---------- Given text ----------

Article 3. Principles

In their actions to achieve the objective of the Convention and to implement its provisions, the Parties shall be guided, inter alia, by the following:

1. The Parties should protect the climate system for the benefit of present and future generations of humankind, on the basis of equity and in accordance with their common but differentiated responsibilities and respective capabilities. Accordingly, the developed country Parties should take the lead in combating climate change and the adverse effects thereof.

2. The specific needs and special circumstances of developing country Parties, especially those that are particularly vulnerable to the adverse effects of climate change, and of those Parties, especially developing country Parties, that would have to bear a disproportionate or abnormal burden under the Convention, should be given full consideration.

3. The Parties should take precautionary measures to anticipate, prevent or minimize the causes of climate change and mitigate its adverse effects. Where there are threats of serious or irreversible damage, lack of full scientific certainty should not be used as a reason for postponing such measures, taking into account that policies and measures to deal with climate change should be cost-effective so as to ensure global benefits at the lowest possible cost. To achieve this, such policies and measures should take into account different socio-economic contexts, be comprehensive, cover all relevant sources, sinks and reservoirs of greenhouse gases and adaptation, and comprise all economic sectors. Efforts to address climate change may be carried out cooperatively by interested Parties.

4. The Parties have a right to, and should, promote sustainable development. Policies and measures to protect the climate system against human-induced change should be appropriate for the specific conditions of each Party and should be integrated with national development programmes, taking into account that economic development is essential for adopting measures to address climate change. 5. The Parties should cooperate to promote a supportive and open international economic system that would lead to sustainable economic growth and development in all Parties, particularly developing country Parties, thus enabling them better to address the problems of climate change. Measures taken to combat climate change, including unilateral ones, should not constitute a means of arbitrary or unjustifiable discrimination or a disguised restriction on international trade.

---------- Data supplied ----------

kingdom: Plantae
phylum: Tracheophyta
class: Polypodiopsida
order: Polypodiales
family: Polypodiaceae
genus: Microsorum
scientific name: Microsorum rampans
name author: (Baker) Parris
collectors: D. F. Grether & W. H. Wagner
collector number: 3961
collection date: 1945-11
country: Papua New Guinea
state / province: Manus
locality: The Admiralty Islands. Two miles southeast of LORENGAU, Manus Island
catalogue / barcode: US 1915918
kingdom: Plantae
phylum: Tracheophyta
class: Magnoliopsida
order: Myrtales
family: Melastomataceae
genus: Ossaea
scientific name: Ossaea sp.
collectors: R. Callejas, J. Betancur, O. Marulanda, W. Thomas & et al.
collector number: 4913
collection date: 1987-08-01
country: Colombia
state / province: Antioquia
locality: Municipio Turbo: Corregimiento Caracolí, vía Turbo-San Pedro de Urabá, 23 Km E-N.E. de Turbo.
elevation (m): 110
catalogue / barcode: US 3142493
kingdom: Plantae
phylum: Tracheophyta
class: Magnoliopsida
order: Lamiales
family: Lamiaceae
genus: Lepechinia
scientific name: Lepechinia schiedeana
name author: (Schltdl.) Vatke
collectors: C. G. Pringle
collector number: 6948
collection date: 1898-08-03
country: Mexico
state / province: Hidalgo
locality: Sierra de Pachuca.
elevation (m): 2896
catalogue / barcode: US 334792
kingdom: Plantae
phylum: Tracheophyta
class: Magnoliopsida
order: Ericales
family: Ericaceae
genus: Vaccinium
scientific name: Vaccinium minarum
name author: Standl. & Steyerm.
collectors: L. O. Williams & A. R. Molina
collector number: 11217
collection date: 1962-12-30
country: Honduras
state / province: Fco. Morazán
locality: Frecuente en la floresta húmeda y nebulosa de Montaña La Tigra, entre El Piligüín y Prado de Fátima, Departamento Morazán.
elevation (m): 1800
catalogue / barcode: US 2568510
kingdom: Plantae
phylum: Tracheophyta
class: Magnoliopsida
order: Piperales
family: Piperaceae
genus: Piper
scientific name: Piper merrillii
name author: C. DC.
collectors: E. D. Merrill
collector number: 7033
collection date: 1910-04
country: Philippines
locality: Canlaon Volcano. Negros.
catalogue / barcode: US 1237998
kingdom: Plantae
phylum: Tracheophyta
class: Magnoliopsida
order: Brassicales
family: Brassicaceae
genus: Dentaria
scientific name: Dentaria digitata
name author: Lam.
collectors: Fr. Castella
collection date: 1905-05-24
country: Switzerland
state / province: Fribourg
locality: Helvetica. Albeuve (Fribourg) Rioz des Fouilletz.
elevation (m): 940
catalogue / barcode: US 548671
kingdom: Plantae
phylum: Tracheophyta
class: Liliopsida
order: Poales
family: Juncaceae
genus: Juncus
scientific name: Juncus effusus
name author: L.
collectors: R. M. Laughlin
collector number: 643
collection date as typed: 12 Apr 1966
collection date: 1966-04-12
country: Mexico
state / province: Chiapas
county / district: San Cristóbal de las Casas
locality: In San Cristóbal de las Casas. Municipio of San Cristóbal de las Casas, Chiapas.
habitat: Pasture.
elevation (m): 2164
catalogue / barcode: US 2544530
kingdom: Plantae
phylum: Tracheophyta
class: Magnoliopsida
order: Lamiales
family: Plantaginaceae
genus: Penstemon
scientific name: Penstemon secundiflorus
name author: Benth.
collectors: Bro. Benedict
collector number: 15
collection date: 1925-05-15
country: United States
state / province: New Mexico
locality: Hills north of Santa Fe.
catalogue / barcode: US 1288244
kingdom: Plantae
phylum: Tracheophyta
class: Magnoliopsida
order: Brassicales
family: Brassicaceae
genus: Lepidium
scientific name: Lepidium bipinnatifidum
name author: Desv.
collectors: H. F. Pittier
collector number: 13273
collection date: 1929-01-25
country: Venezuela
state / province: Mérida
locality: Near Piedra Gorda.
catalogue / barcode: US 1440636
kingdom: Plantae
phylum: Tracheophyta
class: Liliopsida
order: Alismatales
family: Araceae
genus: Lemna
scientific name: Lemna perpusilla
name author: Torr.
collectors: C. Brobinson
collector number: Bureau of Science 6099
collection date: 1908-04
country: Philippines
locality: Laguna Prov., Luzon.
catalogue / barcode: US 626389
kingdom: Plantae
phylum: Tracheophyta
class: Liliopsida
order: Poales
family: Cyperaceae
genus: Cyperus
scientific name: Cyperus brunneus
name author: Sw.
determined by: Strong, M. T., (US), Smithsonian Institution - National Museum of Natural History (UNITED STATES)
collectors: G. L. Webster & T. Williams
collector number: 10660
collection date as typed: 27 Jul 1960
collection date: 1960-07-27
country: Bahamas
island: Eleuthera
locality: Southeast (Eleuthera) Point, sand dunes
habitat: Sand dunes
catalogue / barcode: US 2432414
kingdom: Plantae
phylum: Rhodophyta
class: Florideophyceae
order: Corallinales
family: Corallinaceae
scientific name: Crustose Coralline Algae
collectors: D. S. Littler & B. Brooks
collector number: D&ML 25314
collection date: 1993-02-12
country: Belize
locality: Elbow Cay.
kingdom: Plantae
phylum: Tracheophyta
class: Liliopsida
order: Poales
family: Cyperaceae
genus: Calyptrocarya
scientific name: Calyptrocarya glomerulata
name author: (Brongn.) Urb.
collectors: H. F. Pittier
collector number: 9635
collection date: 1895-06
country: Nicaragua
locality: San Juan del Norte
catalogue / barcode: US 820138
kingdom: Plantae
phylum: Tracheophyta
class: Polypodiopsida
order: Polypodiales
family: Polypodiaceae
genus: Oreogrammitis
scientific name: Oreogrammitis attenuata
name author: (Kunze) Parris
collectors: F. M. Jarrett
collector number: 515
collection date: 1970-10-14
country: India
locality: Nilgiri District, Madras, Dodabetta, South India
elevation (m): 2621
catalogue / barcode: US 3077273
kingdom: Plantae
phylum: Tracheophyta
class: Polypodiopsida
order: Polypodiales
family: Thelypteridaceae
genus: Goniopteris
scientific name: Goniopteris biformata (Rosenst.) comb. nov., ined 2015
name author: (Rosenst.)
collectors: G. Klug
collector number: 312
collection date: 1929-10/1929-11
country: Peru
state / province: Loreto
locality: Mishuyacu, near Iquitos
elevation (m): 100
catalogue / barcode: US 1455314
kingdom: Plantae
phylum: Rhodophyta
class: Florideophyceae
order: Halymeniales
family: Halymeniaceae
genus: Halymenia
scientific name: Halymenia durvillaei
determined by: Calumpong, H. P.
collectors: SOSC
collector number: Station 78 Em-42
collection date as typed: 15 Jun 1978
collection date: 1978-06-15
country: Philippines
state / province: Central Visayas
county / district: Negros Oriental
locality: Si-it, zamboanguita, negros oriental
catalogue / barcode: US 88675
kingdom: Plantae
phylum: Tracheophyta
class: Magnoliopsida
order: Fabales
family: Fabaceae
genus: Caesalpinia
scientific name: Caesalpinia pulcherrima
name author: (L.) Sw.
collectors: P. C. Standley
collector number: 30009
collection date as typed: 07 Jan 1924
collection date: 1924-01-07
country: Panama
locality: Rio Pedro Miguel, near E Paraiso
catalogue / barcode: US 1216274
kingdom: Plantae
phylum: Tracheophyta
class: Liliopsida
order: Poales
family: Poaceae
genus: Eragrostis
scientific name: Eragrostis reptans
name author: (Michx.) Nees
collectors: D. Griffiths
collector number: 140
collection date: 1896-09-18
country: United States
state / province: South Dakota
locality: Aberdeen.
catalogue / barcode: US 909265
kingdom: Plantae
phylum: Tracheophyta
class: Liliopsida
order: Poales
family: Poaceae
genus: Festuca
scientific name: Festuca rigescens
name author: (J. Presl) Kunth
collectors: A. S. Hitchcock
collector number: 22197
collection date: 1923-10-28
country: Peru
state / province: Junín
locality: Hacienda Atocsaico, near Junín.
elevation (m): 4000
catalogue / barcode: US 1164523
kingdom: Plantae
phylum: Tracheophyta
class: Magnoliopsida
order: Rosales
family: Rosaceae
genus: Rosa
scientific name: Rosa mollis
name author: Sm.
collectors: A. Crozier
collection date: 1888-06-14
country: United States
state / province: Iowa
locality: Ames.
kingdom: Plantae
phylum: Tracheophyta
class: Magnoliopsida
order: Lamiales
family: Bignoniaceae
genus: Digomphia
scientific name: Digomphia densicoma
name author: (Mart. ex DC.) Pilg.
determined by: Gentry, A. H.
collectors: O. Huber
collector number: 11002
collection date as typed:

----------

Your objective: Copy out the part of the climate principles article that begins at the words "2. The specific" and stops after "given full consideration.". The entries aren't needed for this work.

Exercise result:
2. The specific needs and special circumstances of developing country Parties, especially those that are particularly vulnerable to the adverse effects of climate change, and of those Parties, especially developing country Parties, that would have to bear a disproportionate or abnormal burden under the Convention, should be given full consideration.